Position six encompasses business and political arenas. Employees are disadvantaged in neither field, contrary to progressive opinion. Labor is an essential free market commodity. Capitalists cannot acquire wealth without labor and man’s labor is not socially productive without capitalists (unless we regress to a parochial, agrarian society). Business specialists agree owner/employee tension is as healthy as, say, the conflict between sales and production. The latter balances price and quality costs whereas the former balances human capital investment with its return. An open, plentiful job market provides the best balance, and this is not always a constant state, but refer to earlier discussions regarding capitalism’s superiority in making socioeconomic adjustments. As to the political arena, neither ownership nor employees should be given an advantage by government policy.

These are the core positions giving rise to innumerable conservative political proposals, and which alienate them from progressives (shared positions are not discussed). There are a number of additional positions many would suggest, but they do not meet the rigorous test for exclusive domain. For instance, conservatives and liberals often coalesce around different positions regarding limitations on the federal government’s power, but these cannot be translated into defining positions (besides, none violate humanitarian ideals). Or many claim conservatives are anti-abortion and favor school vouchers, but supporters of those positions (and many others) are conservative or liberal, so they are not within this essay’s purview (I favor school vouchers, but that’s another discussion). However, the following positions are generally shared by conservatives but rejected by most progressives. They are not defining tenets but worthy of justifying:

1. Humans have rights superior to the world’s flora and fauna.

2. International coalitions are not necessary to legitimize foreign military action.

Most conservatives agree the global ecosystem is the source of man’s present and future wealth—they depend on it—but believe human welfare should not be wounded because flora or fauna are endangered. Extinction is natural. The conservative ethos includes nature’s protection and conservation, but only up to the point it threatens humanity. Conservatism is human-oriented.

The next position is fraught with emotion because of America ’s actions in Iraq and President Bush’s irresponsible link between his god and military actions. Supporters of Bush’s foreign policy can endorse the Humanist principle, “differences should be resolved cooperatively without resorting to violence,” and retribution need not be their motive for global conflict—retribution is not in the conservative lexicon. Most are motivated by preventing fanatics (those refusing cooperative resolution) from harming Americans to advance their cause. But history has taught conservatives to generally mistrust international coalitions, especially the United Nations, which is infested with corruption. The use of violent response to provocation is not prima facie evidence cooperation was lacking. A humanitarian need not endorse a pacifist philosophy. We should fiercely debate the war against terrorism, international coalitions and preemptive military strategies, but calling one side or the other “anti-humanitarian” belittles reasonable discourse.

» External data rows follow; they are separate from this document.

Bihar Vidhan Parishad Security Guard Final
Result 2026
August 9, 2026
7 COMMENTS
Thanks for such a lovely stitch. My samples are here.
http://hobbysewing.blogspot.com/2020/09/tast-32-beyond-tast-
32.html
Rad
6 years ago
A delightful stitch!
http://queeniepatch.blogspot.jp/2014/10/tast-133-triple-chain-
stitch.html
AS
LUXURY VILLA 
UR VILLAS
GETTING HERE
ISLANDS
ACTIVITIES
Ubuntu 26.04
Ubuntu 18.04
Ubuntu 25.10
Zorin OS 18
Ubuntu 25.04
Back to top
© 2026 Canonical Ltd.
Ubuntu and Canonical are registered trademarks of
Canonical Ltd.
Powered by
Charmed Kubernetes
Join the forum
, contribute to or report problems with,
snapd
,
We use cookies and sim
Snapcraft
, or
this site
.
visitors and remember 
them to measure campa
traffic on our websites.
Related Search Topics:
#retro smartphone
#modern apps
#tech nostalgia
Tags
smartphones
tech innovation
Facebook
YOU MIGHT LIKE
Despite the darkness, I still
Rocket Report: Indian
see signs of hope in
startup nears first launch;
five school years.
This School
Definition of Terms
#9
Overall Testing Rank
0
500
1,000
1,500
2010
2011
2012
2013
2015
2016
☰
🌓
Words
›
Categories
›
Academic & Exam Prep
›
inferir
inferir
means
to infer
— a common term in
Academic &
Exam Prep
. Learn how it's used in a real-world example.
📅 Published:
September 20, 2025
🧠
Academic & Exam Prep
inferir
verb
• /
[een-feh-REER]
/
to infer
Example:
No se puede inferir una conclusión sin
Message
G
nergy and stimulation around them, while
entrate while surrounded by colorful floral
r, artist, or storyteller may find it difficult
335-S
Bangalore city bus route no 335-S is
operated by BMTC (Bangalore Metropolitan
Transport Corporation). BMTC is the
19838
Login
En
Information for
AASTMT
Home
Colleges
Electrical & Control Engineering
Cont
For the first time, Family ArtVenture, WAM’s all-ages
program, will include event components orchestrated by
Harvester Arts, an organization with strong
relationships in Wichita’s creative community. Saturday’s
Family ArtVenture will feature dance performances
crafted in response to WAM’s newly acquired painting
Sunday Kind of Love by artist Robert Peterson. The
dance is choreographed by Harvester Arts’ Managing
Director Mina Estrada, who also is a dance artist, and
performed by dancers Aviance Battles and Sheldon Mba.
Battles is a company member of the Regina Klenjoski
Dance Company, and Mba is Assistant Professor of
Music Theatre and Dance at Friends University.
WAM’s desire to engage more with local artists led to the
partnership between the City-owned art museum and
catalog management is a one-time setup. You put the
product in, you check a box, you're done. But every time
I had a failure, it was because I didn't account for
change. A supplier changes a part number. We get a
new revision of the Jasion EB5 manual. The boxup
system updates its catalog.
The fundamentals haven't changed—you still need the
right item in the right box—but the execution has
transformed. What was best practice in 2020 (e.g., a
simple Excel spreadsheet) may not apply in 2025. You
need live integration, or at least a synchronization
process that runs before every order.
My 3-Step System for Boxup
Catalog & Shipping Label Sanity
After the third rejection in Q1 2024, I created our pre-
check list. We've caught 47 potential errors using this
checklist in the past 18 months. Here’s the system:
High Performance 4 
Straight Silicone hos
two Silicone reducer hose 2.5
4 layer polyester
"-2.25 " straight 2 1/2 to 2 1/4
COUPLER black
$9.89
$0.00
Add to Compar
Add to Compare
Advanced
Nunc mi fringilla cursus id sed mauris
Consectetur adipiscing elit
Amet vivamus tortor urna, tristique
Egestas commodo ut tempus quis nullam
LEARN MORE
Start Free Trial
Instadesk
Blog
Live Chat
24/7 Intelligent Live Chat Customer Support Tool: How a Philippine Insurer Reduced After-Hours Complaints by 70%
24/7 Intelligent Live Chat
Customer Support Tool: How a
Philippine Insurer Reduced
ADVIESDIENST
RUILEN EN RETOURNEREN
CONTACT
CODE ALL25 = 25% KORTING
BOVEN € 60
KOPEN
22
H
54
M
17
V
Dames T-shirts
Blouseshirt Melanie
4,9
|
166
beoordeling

Only an extended forum provides a full and fair illumination of conservative positions, an understanding of how capitalism is intended to work, and this is outside the scope of this essay (hundreds of books cannot meet the challenge of discussing the full range of capitalism’s mechanics). Matters such as accommodating capitalism and natural resource preservation, ensuring competitive markets to eliminate monopolies, providing open, plentiful job markets, and meeting global social needs in health, education and self-sufficiency within the purview of capitalism have not been addressed. What has been demonstrated is that neither conservatism nor its core belief in capitalism is inherently antagonistic to humanitarian ideals. Disagreement is inherent in the political process, but we need calm voices ensuring a fair debate among all freethinkers in order to resolve differences and, most importantly, rearrange political coalitions so the religious right is consigned to impotency.